Les dispositions des articles 13 et 14 sont applicables à la déclaration.
Les professionnels de santé concernés analysent la cause de l’infection associée aux soins ou de l’évènement indésirable grave associé aux soins faisant l’objet de la déclaration.
Art. 18.
La déclaration d’une infection associée aux soins concerne toute infection associée aux soins qui soit :
1) est inattendue ou inhabituelle du fait de la nature ou des caractéristiques, notamment du profil de résistance aux anti-infectieux, de l’agent pathogène en cause ;
2) est inattendue ou inhabituelle du fait de la localisation ou des circonstances de survenue de l’infection chez la personne atteinte ;
3) survient sous forme de cas groupés ;
4) a provoqué un décès ;
5) relève d’une maladie à déclaration obligatoire.
CHAPITRE II
DE L’INFORMATION DE LA PERSONNE VICTIME D’UN ÉVÈNEMENT INDÉSIRABLE ASSOCIÉ AUX SOINS
Art. 19.
Les dispositions du Chapitre IV de la loi n° 1.541 du 16 décembre 2022, susmentionnée, sont également applicables à tout professionnel de santé exerçant en dehors d’un établissement de santé et d’un établissement médico-social pour toute infection associée aux soins et tout évènement indésirable associé aux soins mentionné au chiffre 3) de l’article premier de la présente loi.
TITRE III
DE LA GESTION DES RISQUES ASSOCIÉS AUX SOINS DANS UN ÉTABLISSEMENT MÉDICO‑SOCIAL
CHAPITRE I
DE LA DÉCLARATION DE CERTAINS ÉVÈNEMENTS INDÉSIRABLES ASSOCIÉS AUX SOINS
Art. 20.
Tout professionnel de santé qui, dans l’exercice de ses missions au sein d’un établissement médico-social, constate soit une infection associée aux soins répondant à l’un des critères définis à l’article 18, soit un évènement indésirable associé aux soins défini à l’article 11, en effectue, sans délai, la déclaration au représentant légal dudit établissement qui la transmet, sans délai, au Directeur de l’Action Sanitaire.

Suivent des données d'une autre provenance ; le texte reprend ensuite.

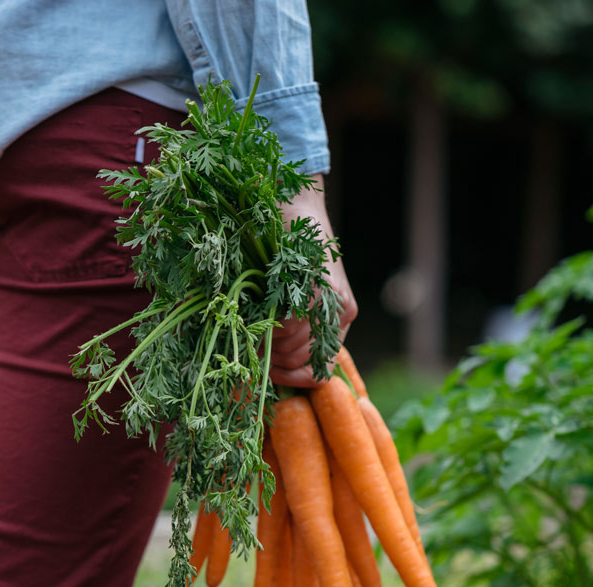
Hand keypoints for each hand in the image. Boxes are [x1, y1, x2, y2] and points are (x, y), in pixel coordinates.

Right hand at [270, 175, 357, 386]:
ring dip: (266, 338)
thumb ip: (287, 326)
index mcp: (336, 322)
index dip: (288, 377)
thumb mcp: (289, 291)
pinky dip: (269, 321)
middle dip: (270, 357)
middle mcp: (340, 316)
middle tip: (252, 336)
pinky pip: (291, 326)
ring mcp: (336, 305)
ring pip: (292, 347)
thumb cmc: (284, 248)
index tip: (264, 369)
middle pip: (300, 362)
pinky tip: (263, 305)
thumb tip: (266, 364)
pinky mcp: (325, 291)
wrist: (296, 203)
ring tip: (256, 317)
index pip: (316, 373)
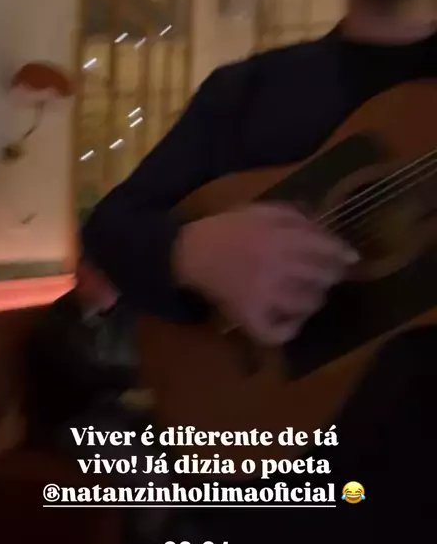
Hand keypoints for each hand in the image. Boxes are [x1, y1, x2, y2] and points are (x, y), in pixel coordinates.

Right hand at [173, 203, 357, 344]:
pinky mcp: (249, 316)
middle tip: (328, 276)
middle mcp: (276, 266)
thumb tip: (326, 229)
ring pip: (307, 303)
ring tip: (309, 295)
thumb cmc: (229, 229)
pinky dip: (289, 330)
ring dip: (314, 299)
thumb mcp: (262, 211)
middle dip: (331, 276)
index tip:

La déclaration est effectuée sans préjudice de toute autre obligation de déclaration ou de signalement.
Les dispositions des articles 13 et 14 sont applicables à la déclaration.
CHAPITRE II
DES MESURES CORRECTRICES VISANT À PRÉVENIR UNE RÉCIDIVE
Art. 21.
Dans les trois mois suivant la déclaration prévue à l’article 20, le représentant légal de l’établissement médico-social communique par écrit au Directeur de l’Action Sanitaire les actions correctrices visant à prévenir une récidive.
CHAPITRE III
DE L’INFORMATION DE LA PERSONNE VICTIME D’UN ÉVÈNEMENT INDÉSIRABLE ASSOCIÉ AUX SOINS
Art. 22.
Les dispositions du Chapitre IV de la loi n° 1.541 du 16 décembre 2022, susmentionnée, sont également applicables pour toute infection associée aux soins et tout évènement indésirable associé aux soins mentionné au chiffre 3) de l’article premier de la présente loi.
TITRE IV
DISPOSITIONS TRANSITOIRES
Art. 23.
Les dispositions de la présente loi entrent en vigueur trois mois après sa publication au Journal de Monaco.
La présente loi est promulguée et sera exécutée comme loi de l’État.
Fait en Notre Palais à Monaco, le douze décembre deux mille vingt-quatre.
ALBERT.
Par le Prince,
Le Secrétaire d’État :
Y. Lambin Berti.
Le Dossier Législatif - Travaux Préparatoires de la loi est en annexe d’un prochain Journal de Monaco.